From prog-rock studios to IDM innovation
Stevie Wonder, Keith Emerson, and John Paul Jones defined the GX-1's first chapter; Aphex Twin's MIDI-upgraded example represents its second act. His 2007 track 'GX1 Solo' (released as The Tuss) showcased the instrument's ribbon controller and layered polyphony in an IDM context, demonstrating how rare vintage hardware could fuel experimental electronic music decades after its heyday. The MIDI retrofit—executed by Berlin technician Colin Fraser—transformed a 1970s organ-synth hybrid into a sequencer-compatible studio tool, preserving analog character while enabling modern workflows that Richard D. James exploited throughout his catalogue.

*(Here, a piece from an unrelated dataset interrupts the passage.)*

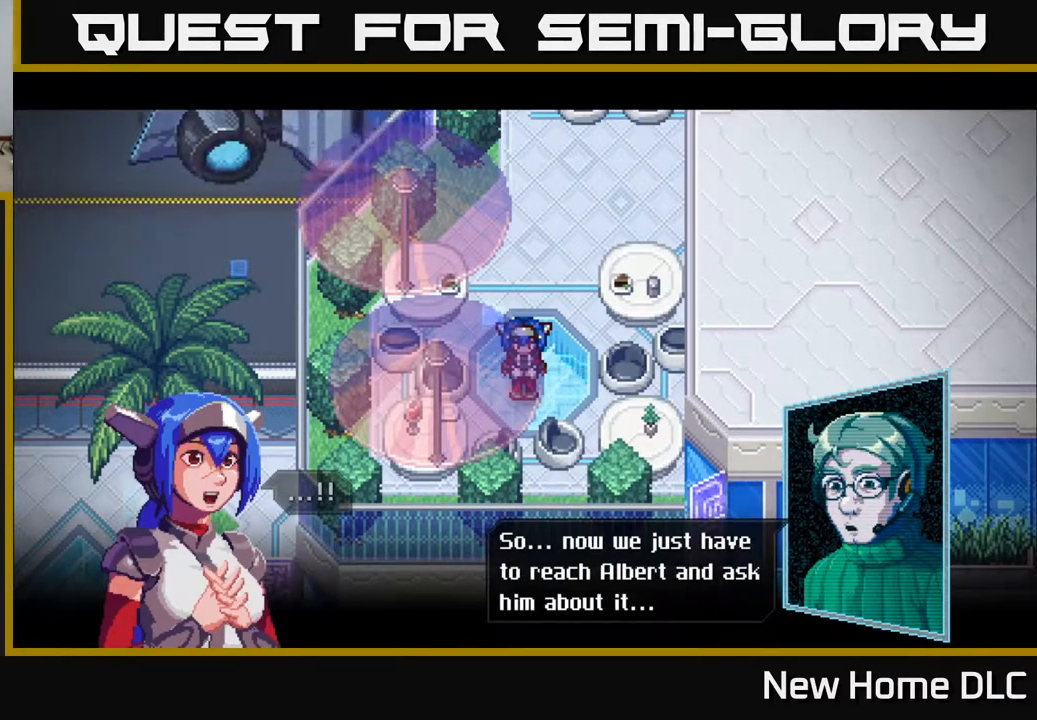
{"buttons": [], "left_stick": "center", "right_stick": "center", "events": [[200, "A", "down"], [367, "A", "up"]]}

How to bid and what happens next
Bidding opens at £99,950 on the VEMIA platform, where the instrument is listed as of April 10, 2025. VEMIA specializes in vintage musical equipment and facilitates private sales and auctions for high-value collectibles.
What makes this unit special
This GX-1 was purchased from 1960s producer Mickie Most and subsequently upgraded with MIDI by Berlin technician Colin Fraser—a practical enhancement given the synth's pre-digital origins. Aphex Twin featured it on "GX1 Solo" from the 2007 Tuss album Rushup Edge. With fewer than 13 units known outside Japan and original prices near $60,000 (roughly $396,000 today), authenticated provenance and functionality drive collector interest. Prospective buyers should verify condition reports, MIDI implementation details, and shipping logistics through VEMIA directly before committing to six-figure bids.